Why were you interested in graduate research study at FoE?
As a teacher attempting to make meaning of everyday school life around me, I was attracted to the sociocultural work of Education theorists at FoE such as Dianne Mulcahy, Julie McLeod, Fazal Rizvi, and Johanna Wyn. In one of my subjects, ‘Diversity, Inclusion, and Transitions’, Hernan Cuervo strongly encouraged me to pursue graduate research. Still working full time as a teacher, I undertook my master’s by research under the supervision of Dianne Mulcahy and Johanna Wyn, writing my thesis Becoming boy: A/effecting identity in a Catholic boys’ school. This thesis was awarded the 2016 Freda Cohen Prize. Feeling affirmed and bolstered by a growing sense of belonging in the world of academic scholarship and research, I left teaching to undertake a PhD. This work, supervised by Dianne Mulcahy and Jane Kenway, resulted in my thesis Slow violence and nonviolence: Violence, affect, and everyday schooling.
What was your thesis topic? What did you find? Maybe a shortened thesis abstract
My thesis worked deliberately with the problematic topic of violence to explore how the concept of slow violence might expand existing understandings of violence in schools, and how such an expanded conceptualisation might advance a relational, practical ethics of nonviolence. It offers critical insights into violence that is usually overlooked in studies of school violence, providing a fresh way of looking at longstanding, intangible problems in schools, and imagines possible directions for future studies of slow violence and nonviolent pedagogical praxis.

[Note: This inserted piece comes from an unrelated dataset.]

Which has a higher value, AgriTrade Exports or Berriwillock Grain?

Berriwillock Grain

Put plainly, the thesis theoretically and empirically examined the limitations of narrowly defined understandings of violence—e.g., assault, bullying, homophobia—showing how these can mean we fail to recognise and thus address violence that exceeds such limited scope. My thesis offers slow violence as a means for understanding the emergent operation and cumulative effects of violence, and advocates nonviolence as a relational and responsive ethical practice with which we might respond.
Why was this topic of interest to you?
After my master’s thesis I had initially planned to follow with a PhD study of marginalisation of masculine identities in schools. The more I read during my literature review, the more I understood the potential limitations of such a narrowed approach. In addition, the social, cultural and political context shifted significantly during this period, coalescing around what Judith Butler describes as the anti-gender ideology movement.
Taking up the lens of slow violence affords a more capacious approach, one that can take in but is not limited by gender. In my thesis, I developed the notion of slow violence as a portable, more-than-human concept untethered to any specific form of violence, humans, or places. I offer a way to examine processes of violence over time that is context-agnostic and could potentially be taken up in any educational context, to examine its accretive effects at scales ranging from the micro to macropolitical.
My approach seems to have been a generative and productive line of argument. My work on slow violence has been cited in academic literature exploring Australian and international contexts ranging across sexuality education; gender in early childhood education; gender and schooling, and gender-based violence in education, to class in higher education; English-teaching pedagogy; the unintelligibility of science education; affective school climates, and pedagogy of discomfort.
How has this topic changed your view of education?
When I look back to my initial forays into postgraduate study in Education, I now recognise I was a teacher in search of solutions. Closely examining a so-called ‘wicked problem’ like violence has really illuminated, for me, how education is complex, located across multiple disparate and often competing paradigms, underpinned by a range of differing values. For me this is why I consider that how we approach complex problems must be through nuanced responses that are specific to their contexts, and not one-size-fits-all solutions that are positioned to be universally applicable.
What are your plans having undertaken this research and how will this build on your thesis?
I have been publishing journal articles from my thesis and plan to publish the thesis as a monograph. Looking further ahead, my thesis has set me up to intricately examine longstanding problems in education (and society more broadly), and to then explore how things might be done differently. I am currently working on two smaller-scale research projects in schools, one concerned with school climate an alternative school, the other concerned with gender and school cultures in a newly co-educational school. While external factors mean it is occurring a little sooner than I had anticipated, I am in the midst of planning a larger-scale research project as I work on my application for an Australian Research Council Discovery Early Career Research Award (DECRA).
What key piece for advice would you give to a new graduate researcher in FoE?
You are surrounded by some of the best and brightest Education academics in the world. Show up for faculty events. Listen to speakers. Connect with your peers. Network with other academics. Read, but also write! Present your developing work at conferences (AARE!), at specialised symposia, at seminars, at workshops. You are immensely privileged to be part of this world: Don’t isolate yourself from the academic community, be present and immerse yourself in it. Soak up and cherish this experience, it will be over before you know it!